» Texte à analyser
Les delocalisations :

Menace reelle ou virtuelle ?

 

Les firmes multinationales ont-elles le pouvoir de s'affranchir totalement des frontières des Etats ? Peuvent-elles installer leurs usines partout où bon leur semble au dépens des économies nationales ? Les délocalisations semblent constituer une menace crédible. Elles ne sont pourtant ni faciles ni forcément préjudiciable. Certaines règles doivent même être respectées pour qu'elles réussissent.

Les délocalisations s'inscrivent dans une logique d'ordre économique, de concurrence et d'adaptation au marché mondial. Or, très souvent l'attention se focalise sur l'aspect négatif du phénomène, c'est-à-dire les délocalisations de production pour trouver une main-d'ouvre à bas salaire. Mais, "la dramatisation récente du discours sur les délocalisations est trompeuse". La concurrence des pays neufs est un phénomène de longue durée, qui n'a rien de nouveau. Et surtout la nouvelle division du travail est très différente de celle qui prévalait dans les années soixante et soixante-dix et qui opposait grosso modo, les pays du Nord à hauts salaires et les pays du Sud. Il s'avère effectivement que la réalité est plus complexe. D'une part la mondialisation entraîne les entreprises à produire près de leurs marchés et ceci pour plusieurs raisons : les spécificités de chaque pays ou zone, les contraintes logistiques de livraison, la proximité « culturelle » des clients pour mieux anticiper leurs besoins futurs, etc. Et d'autre part les délocalisations ne s'accompagnent pas forcément de la fermeture d'unités en France.

» Extrait de données

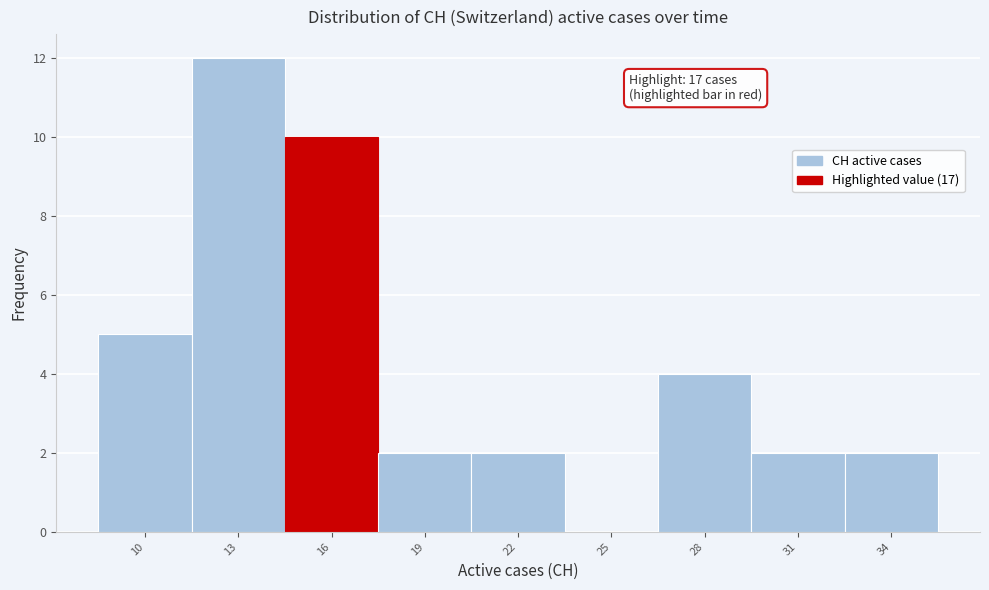

Reading left to right, transcribe all the data shown in this chart.

10=5	13=12	16=10	19=2	22=2	25=0	28=4	31=2	34=2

» Consigne de travail
Mettez à jour le passage du texte sur les délocalisations commençant par « Les firmes multinationales » et se terminant par « pour qu'elles réussissent. », en y remplaçant « usines » par « sites de production ».

» Résultat obtenu
Les firmes multinationales ont-elles le pouvoir de s'affranchir totalement des frontières des Etats ? Peuvent-elles installer leurs sites de production partout où bon leur semble au dépens des économies nationales ? Les délocalisations semblent constituer une menace crédible. Elles ne sont pourtant ni faciles ni forcément préjudiciable. Certaines règles doivent même être respectées pour qu'elles réussissent.